Edmond Malinvaud estime que le problème avec les nouvelles approches macroéconomiques telles que le monétarisme, l’économie de l’offre ou encore les anticipations rationnelles est qu’elles se concentrent beaucoup sur les phénomènes de long terme, alors que lui constate que, dans les économies modernes, le chômage keynésien est beaucoup plus fréquent. Par rapport aux développements plus récents de la macroéconomie, notamment aux États-Unis, Malinvaud exprime une certaine déception. En effet, beaucoup de ses collègues semblent croire qu’il n’y a pas grand-chose à faire afin de lutter et de résorber un chômage qu’ils considèrent volontaire ou frictionnel (ce dernier correspondant à celui qui est constitué par les personnes qui cherchent un emploi pendant une courte durée).
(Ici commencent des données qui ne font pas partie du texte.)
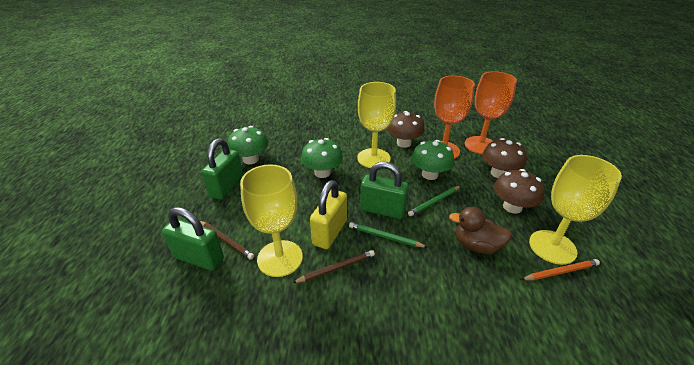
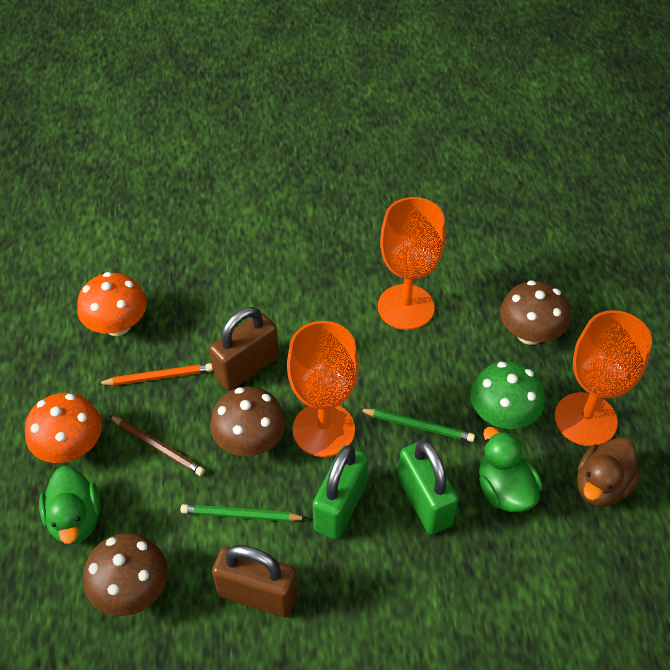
brown padlock: 0 -> 2
brown pencil: 2 -> 1
green duck: 0 -> 2
green mushroom: 3 -> 1
green padlock: 3 -> 2
orange goblet: 2 -> 3
orange mushroom: 0 -> 2
yellow goblet: 3 -> 0
yellow padlock: 1 -> 0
Un New Deal européen est nécessaire pour Edmond Malinvaud
Dans un texte publié en novembre 1993, Edmond Malinvaud propose, avec douze autres économistes, une initiative de relance à l’échelle européenne, qu’il compare ensuite à un New Deal européen. Ce dernier se décomposerait en trois volets, à savoir abaisser rapidement les taux d’intérêt réel à un niveau proche de zéro, exonérer le salaire minimum de toute charge sociale patronale dans le but de réduire le coût du travail non qualifié, et enfin, lancer des programmes d’investissements dont la finalité serait collective, équivalents à 4 % du PIB (produit intérieur brut) européen. Ces mesures pourraient être notamment financées par une hausse de la TVA (taxe sur la valeur ajoutée) et par une écotaxe.
Dans l’un des entretiens qu’il donnera suite à la publication de ce texte, il a affirmé rester fidèle, toute sa vie, à l’idée selon laquelle les économistes peuvent influencer l’emploi. En effet, pour lui, la politique économique doit avoir pour objectif de combattre les fluctuations conjoncturelles afin d’assurer la stabilité des prix et le plein-emploi, mais également sur le long terme, d’assurer une croissance qui permette d’assurer les objectifs de développement qu’une collectivité nationale fixe.